New Testament Significance
The location and timing of the Alexamenos Graffito reflects the presence and opposition of early Christianity in ancient Rome. In the New Testament, the mockery of Jesus Christ as well as Christianity had already been anticipated.
Jesus foretold that his followers would be hated and persecuted by all nations because of him (Mt 24.9). Besides, Jesus also mentioned that some who once followed him would be ashamed of him and of his words (Mk 8.38; Lk 9:26). Importantly, Jesus claimed that anyone who wants to be his disciple should take up the cross and follow him (Mt 10.38; 16.24; Mk 8.34; Lk 9.23; 14.27). In the Roman Empire, the cross represented shame. Hence, Jesus’ disciples should bear shame and ridicule for his sake, inasmuch as Jesus himself was treated with contempt and mockery (Lk 23.11).

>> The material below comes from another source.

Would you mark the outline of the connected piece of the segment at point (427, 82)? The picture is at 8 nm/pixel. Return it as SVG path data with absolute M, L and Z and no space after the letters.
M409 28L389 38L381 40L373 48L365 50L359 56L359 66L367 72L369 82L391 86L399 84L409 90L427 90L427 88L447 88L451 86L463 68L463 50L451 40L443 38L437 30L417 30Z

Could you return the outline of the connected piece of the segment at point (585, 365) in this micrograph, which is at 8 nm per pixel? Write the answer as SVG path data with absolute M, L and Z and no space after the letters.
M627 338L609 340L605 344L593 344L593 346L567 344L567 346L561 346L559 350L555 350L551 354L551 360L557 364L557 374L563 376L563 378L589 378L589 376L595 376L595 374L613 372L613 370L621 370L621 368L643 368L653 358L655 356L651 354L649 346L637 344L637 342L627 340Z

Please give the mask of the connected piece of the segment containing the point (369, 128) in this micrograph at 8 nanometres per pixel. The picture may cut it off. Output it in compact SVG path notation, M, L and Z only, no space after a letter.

Likewise, apostle Paul also put that the message of the cross seems foolish to non-Christians (1 Cor 1.18, 23). Meanwhile, Paul himself also underwent sufferings for the sake of Jesus Christ and the Christian faith (2 Cor 11. 16-27; 2 Tim 1.8; 2.9). Moreover, the writer of Hebrews encouraged Christians to fix their eyes on Jesus so that they can endure the persecution and shame associated with the cross (Heb 12.2).
In a word, the mockery of Jesus Christ and the Christian faith, expressed by the Alexamenos Graffito, was anticipated in the New Testament.